LİSÂN-I HÂL
Son aforizmada (Eskiden’de) sorduğum “o şey” üzerine, “lisân-ı hâl” cevabı geldi, ben de bu kısa yazıyı lisan-ı hâle ayırdım.
Lisân, malûm dil; hâl de davranış, tutum, tavır. Hâl kelimesi, fiil olarak kullanılırsa, değişmek, dönüşmek anlamına gelir. O zaman, lisân-ı hâl de değişir, dönüşür; sabit değildir. O zaman, bu değişimi, dönüşümü, “istikrarlı, tutarlı” kılmak ve “kemâle taşımak” çook önemlidir.

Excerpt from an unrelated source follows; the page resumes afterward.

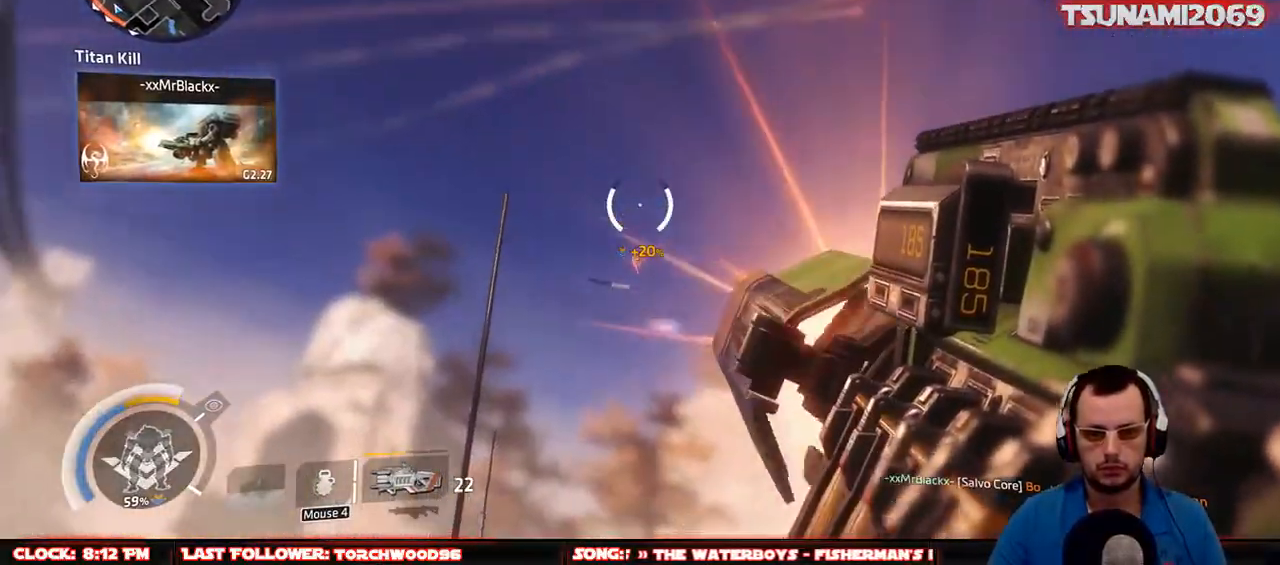
{"keys": [], "mouse": ["right"], "events": [[367, "mouse_left", "up"]]}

Sözü de bir eylem olarak alırsak, normal lisân ile lisân-ı hâlin farkı nedir, sorusunu sorabiliriz. Sözde yalan olur da lisân-ı hâlde yalan olmaz mı = davranışlarımız (= hâl, tutum ve tavırlarımız) “sahte ve yapmacık” olmaz mı?!.
Olur, olabilir.
O zaman çözüm ne, ne yapmak gerekir?!.
İş, ihlâsa = samimiyete (= ittikâ’ya = taqvâ’ya) varıyor, çözüm, ihlâsta = samimiyette; o ihlâsı = samimiyeti de kişinin kendi ve Rabbi biliyor.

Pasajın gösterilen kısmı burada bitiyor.